Tutanota uses it’s own special system for security. In brief, all of your emails are (zero-access) stored and end-to-end encrypted with (mostly) AES 128, and while they generate and hold your public and private keys, your password is needed to decrypt your private key (do check out their security page for more details).
However, it’s crucial to note that they are a type 2. Semi-closed system. If you send an encrypted email to a non-tutanota recipient, the recipient will get a URL from which they will be able to reply, through Tutanota’s web client.
Finally, pricing. In general, they have a lot less features than Protonmail, but their free tier is a lot more capable than Protonmail’s. Their pricing is extremely flexible, being able to buy specific features by themselves, like storage or mail aliases. Check it out here.

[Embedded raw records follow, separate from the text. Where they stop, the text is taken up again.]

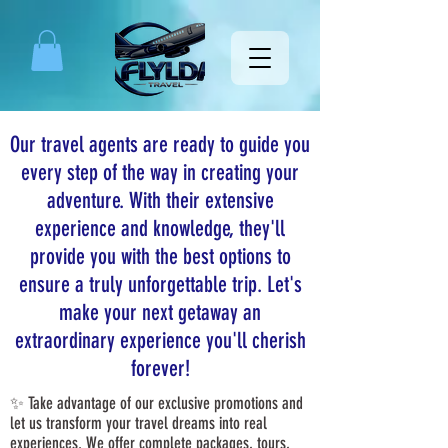
Our travel agents are ready to guide you
every step of the way in creating your
adventure. With their extensive
experience and knowledge, they'll
provide you with the best options to
ensure a truly unforgettable trip. Let's
make your next getaway an
extraordinary experience you'll cherish
forever!
✨ Take advantage of our exclusive promotions and
let us transform your travel dreams into real
experiences. We offer complete packages, tours,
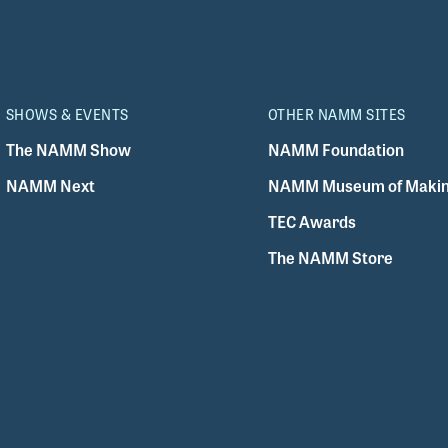
SHOWS & EVENTS
OTHER NAMM SITES
The NAMM Show
NAMM Foundation
NAMM Next
NAMM Museum of Makin
TEC Awards
The NAMM Store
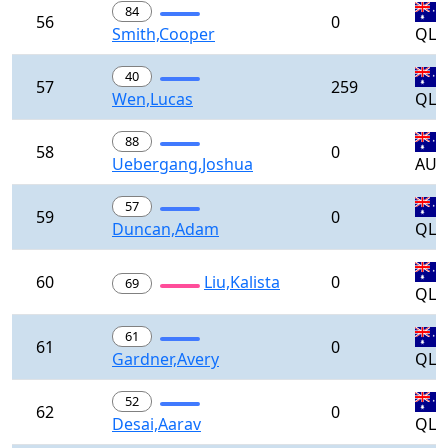
84
56
0
Smith,Cooper
QLD
40
57
259
Wen,Lucas
QLD
88
58
0
Uebergang,Joshua
AUS
57
59
0
Duncan,Adam
QLD
60
Liu,Kalista
0
69
QLD
61
61
0
Gardner,Avery
QLD
52
62
0
Desai,Aarav
QLD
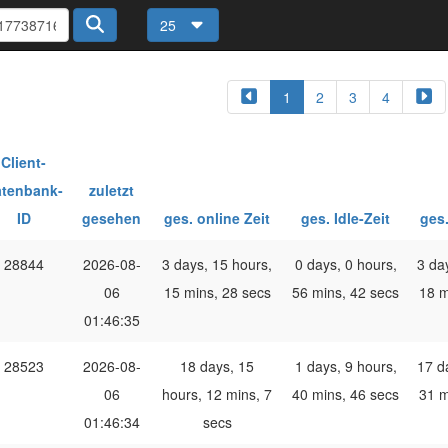
25
1
2
3
4
Client-
tenbank-
zuletzt
ID
gesehen
ges. online Zeit
ges. Idle-Zeit
ges.
28844
2026-08-
3 days, 15 hours,
0 days, 0 hours,
3 da
06
15 mins, 28 secs
56 mins, 42 secs
18 m
01:46:35
28523
2026-08-
18 days, 15
1 days, 9 hours,
17 d
06
hours, 12 mins, 7
40 mins, 46 secs
31 m
01:46:34
secs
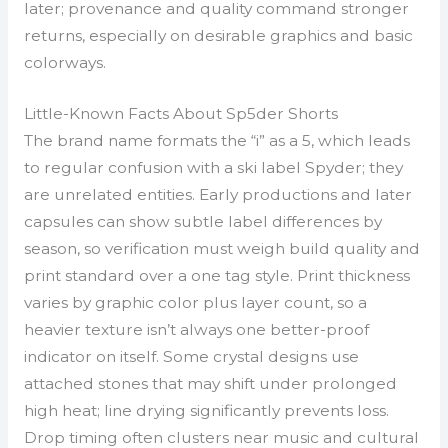
later; provenance and quality command stronger
returns, especially on desirable graphics and basic
colorways.
Little-Known Facts About Sp5der Shorts
The brand name formats the “i” as a 5, which leads
to regular confusion with a ski label Spyder; they
are unrelated entities. Early productions and later
capsules can show subtle label differences by
season, so verification must weigh build quality and
print standard over a one tag style. Print thickness
varies by graphic color plus layer count, so a
heavier texture isn’t always one better-proof
indicator on itself. Some crystal designs use
attached stones that may shift under prolonged
high heat; line drying significantly prevents loss.
Drop timing often clusters near music and cultural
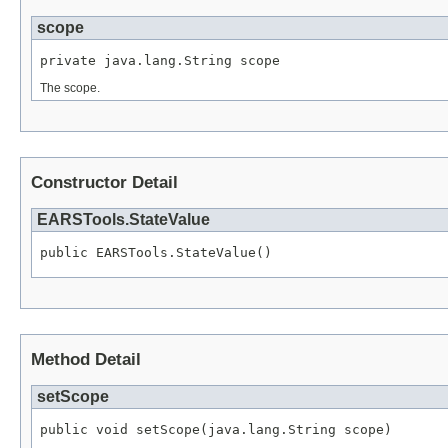
scope
private java.lang.String scope
The scope.
Constructor Detail
EARSTools.StateValue
public EARSTools.StateValue()
Method Detail
setScope
public void setScope(java.lang.String scope)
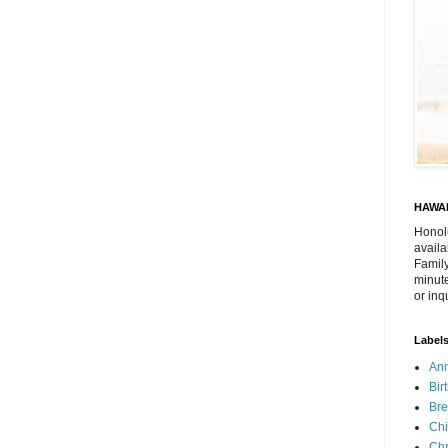
HAWAI
Honol
availa
Family
minute
or inq
Label
Ann
Bir
Bre
Chi
Chr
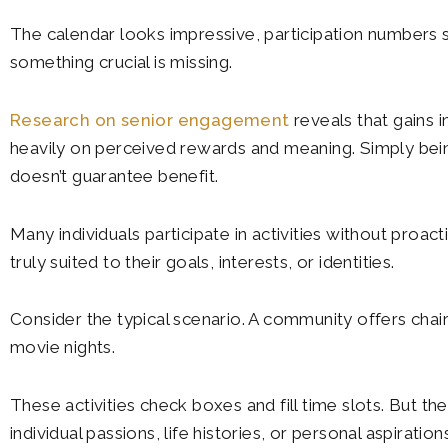
The calendar looks impressive, participation numbers
something crucial is missing.
Research on senior engagement
reveals that gains i
heavily on perceived rewards and meaning. Simply bein
doesn’t guarantee benefit.
Many individuals participate in activities without proact
truly suited to their goals, interests, or identities.
Consider the typical scenario. A community offers chair 
movie nights.
These activities check boxes and fill time slots. But th
individual passions, life histories, or personal aspirat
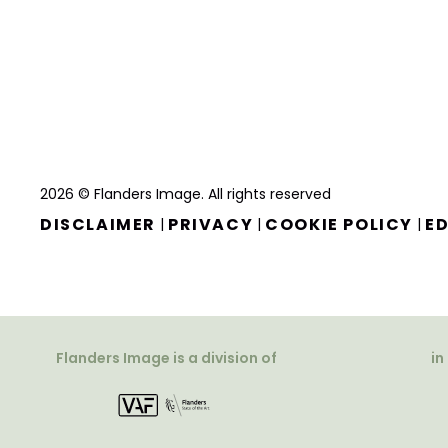
2026 © Flanders Image. All rights reserved
DISCLAIMER
PRIVACY
COOKIE POLICY
ED
|
|
|
Flanders Image is a division of
in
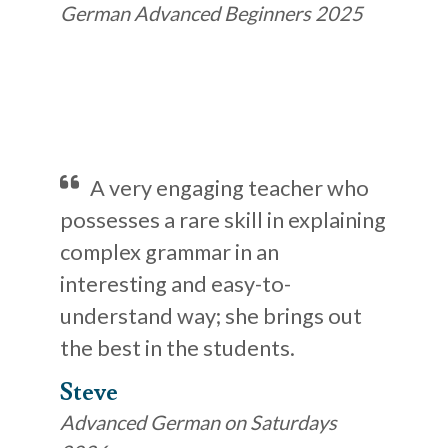
German Advanced Beginners 2025
A very engaging teacher who
possesses a rare skill in explaining
complex grammar in an
interesting and easy-to-
understand way; she brings out
the best in the students.
Steve
Advanced German on Saturdays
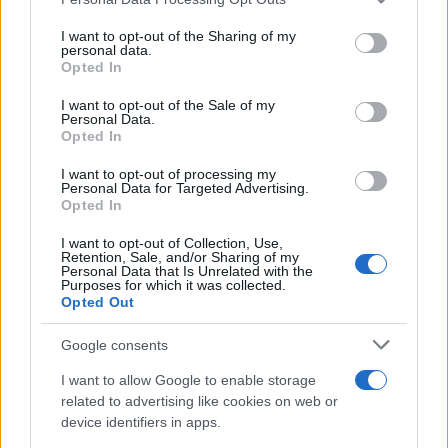
services and may gather and store information including but
Best Gadgets and Devices to Watch in
not limited to your visit or usage behaviour. You may click to
I want to opt-out of the Sharing of my
personal data.
grant or deny consent to Google and its third-party tags to
August 2026
Opted In
use your data for below specified purposes in below Google
August 2026 brings a wave of groundbreaking gadgets,…
consent section.
I want to opt-out of the Sale of my
Personal Data.
Opted In
SAFETY
I want to opt-out of processing my
Personal Data for Targeted Advertising.
Opted In
I want to opt-out of Collection, Use,
Retention, Sale, and/or Sharing of my
Personal Data that Is Unrelated with the
Purposes for which it was collected.
Opted Out
Google consents
I want to allow Google to enable storage
Avian Influenza Update: UK Achieves Bird
related to advertising like cookies on web or
device identifiers in apps.
Flu-Free Status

In brief, almost all email encryption systems use public-key cryptography. The most popular of these systems for personal use is OpenPGP, but in the business space, S/MIME is quite a bit more prominent. reop is a viable, but limited, very new and lightweight systems for encrypting your email messages.
Protonmail is an email provider, which has OpenPGP built-in, enabling and supporting encryption by default, but their free tier leaves what to be desired. Tutanota is another provider, with their own entirely different system, where encrypted emails to non-tutanota users force the recipients to use their web client.